How to build a printer for detailed work? ie parts needed
April 17, 2017 10:09AM
I was recently thinking about purchasing a MP Ultimate but I have been hearing bad things about the mother boards often failing along with not much information about what settings I would need to enter into a slicer. ( I would like to learn more about the slicer settings but most my xp has been with Makerbot desktop software and settings already selected for Simplify3d but this is a post for another time)

I'm currently building a MP CNC, which can be used as a 3d printer. I really like the frame and was considering using it to make a 3d printer. I was curious what parts do I need to focus on to make sure the printer I build is capable of the same the level of accuracy. I;ve been told that it is primarily, in order of importance, the threaded rod/lead rod, drivers and then motor.

What kind of parts would I need to achieve the same level of accuracy?
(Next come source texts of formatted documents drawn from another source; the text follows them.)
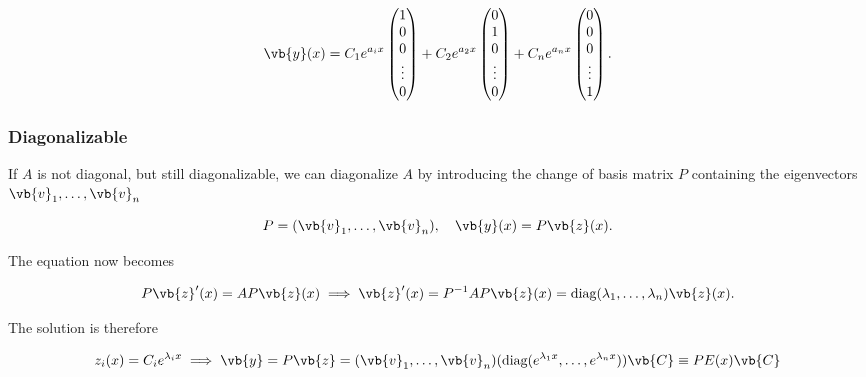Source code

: \documentclass[english,a4paper,12pt]{report}
\begin{document}
\begin{equation}
    \vb{y} (x) = C_1 e^{a_{i}x }\begin{pmatrix}
         1 \\
         0 \\
         0 \\
         \vdots  \\
         0 \\
    \end{pmatrix} + C_2 e^{a_{2}x } \begin{pmatrix}
         0 \\
         1 \\
         0 \\
         \vdots  \\
         0 \\
    \end{pmatrix} + C_n e^{a_{n}x }  \begin{pmatrix}
         0 \\
         0 \\
         0 \\
         \vdots  \\
         1 \\
    \end{pmatrix}.
\end{equation}



\subsubsection{Diagonalizable}

If \(A\) is not diagonal, but still diagonalizable, we can diagonalize \(A\) by introducing the change of basis matrix \(P\) containing the eigenvectors \(\vb{v} _{1},\ldots ,\vb{v} _{n}  \) 

\begin{equation}
    P = (\vb{v} _1, \ldots ,  \vb{v} _n ), \quad \vb{y}(x) = P\vb{z}(x) .
\end{equation}

The equation now becomes 

\begin{equation}
    P\vb{z} '(x) = AP\vb{z} (x) \implies \vb{z} '(x) = P^{-1} AP \vb{z} (x) =  \text{diag} (\lambda _{1},\ldots ,\lambda _{n}  )\vb{z} (x).
\end{equation}

The solution is therefore

\begin{equation}  \label{homovec} 
    z_{i}(x) = C_{i}e^{\lambda _{i}x } \implies \vb{y} = P \vb{z} = (\vb{v}_1, \ldots , \vb{v} _n ) (\text{diag}(e^{\lambda _{1}x }, \ldots , e^{\lambda _{n}x }  ))\vb{C} \equiv PE(x)\vb{C}
\end{equation}
\end{document}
Which parts have the largest impact on your printer's level of accuracy? If you could provide me links or terms to specifically google the would be greatly appreciated.

Thanks in advance for any help or advice offered.
Re: How to build a printer for detailed work? ie parts needed
April 17, 2017 01:27PM
The same level of accuracy as what?
Re: How to build a printer for detailed work? ie parts needed
April 17, 2017 02:26PM
Accuracy depends on many things.
Stiffness of the frame - no distortion or sagging, no strong resonances
Mechanical precision - of rails/rods, bearings/bushings, threads and nuts - this includes smootheness of movement.
Precision of motors - full steps/1, precision of gearing
Precision of electronics - Quality of microstepping
Precision and quality of the hotend
Precision and quality of the filament
and last but by far not least the quality of the software for slicing and firmware.

All this is of no use if you are not capable of doing an accurate adjustment of all mechancial and electronic components.

To sum it up, there are dozens of factors that ultimately determine the precision and quality of a print, there are no single issues or parts that could turn a machine into a high precision instrument, but many issues that could turn an otherwise good machine into a pos if you do them wrong.


[www.bonkers.de]
[merlin-hotend.de]
[www.hackerspace-ffm.de]
Re: How to build a printer for detailed work? ie parts needed
April 17, 2017 03:15PM
Yeah what he said.. but my two pennies worth:

If you want to print high precision then you need small nozzles and a lot of patience. Also consider using metal components and not plastic (injection moulded plastic is better than 3d printed, but its not comparable to metal).
Also a small printer is easier to achieve high precision with than a large one, errors multiply as the size increases, and not in a linear fashion.
There is a limit to FDM printing and what it can achieve, if you really need high precision then even a modest SLA machine will beat a high end FDM machine in terms of fidelity of highly detailed objects.


Simon Khoury

Co-founder of [www.precisionpiezo.co.uk] Accurate, repeatable, versatile Z-Probes
Published:Inventions
Re: How to build a printer for detailed work? ie parts needed
April 17, 2017 03:24PM
MPCNC design will make a pretty slow 3d printer. Based on my little experience and a lot of research I'd recommend corexy or delta (using rails) based designs.

Edited 1 time(s). Last edit at 04/17/2017 03:26PM by newbob.
Re: How to build a printer for detailed work? ie parts needed
April 18, 2017 12:27AM
Quote
newbob
MPCNC design will make a pretty slow 3d printer. Based on my little experience and a lot of research I'd recommend corexy or delta (using rails) based designs.

Forget about deltas if you want accuracy. Or put it this way, the time you spend on a delta to get it accurate to within 0.1mm all over the bed would get to to 0.05 on a cartesian style machine. (I have 2 deltas) They are fast, the bed doesn't move, both of which are excellent properties. However there are loads more variables on a delta compared to a cartesian. Errors are non-linear, so if you get it right for a 50mm cube in the middle of your bed, it might not be right when you print at the edge of the bed. You can also get non linear visual artefacts due to stepper motor inaccuracies.

Forget about cartesians with moving beds in the X or Y plane, if the bed moves, it must be just in Z. Also lead screws / ball screws can introduce Z wobble unless you REALLY know what you're doing. A belt drive on Z seems to give fewer artefacts, you just need to make sure it doesn't fall down when the power goes off.

Forget about RAMPS / Arduino MEGA if you want really good results, I've pushed mine as far as it can go, and there are still visual artefacts due to segments.
Forget about Smoothie, it can't even do pressure advance (although I'm working on this at the moment).

My suggestion would be for an all metal CoreXY, using 0.9 degree steppers, running a Duet Ethernet/Wifi, remote extruder (Flex3Drive / Zesty Nimble), high quality linear rails, an enclosure that ideally you can control the temperature of, and a good cooling system (investigate Berd-Air).


Good luck with your search.

Edited 1 time(s). Last edit at 04/18/2017 12:29AM by nebbian.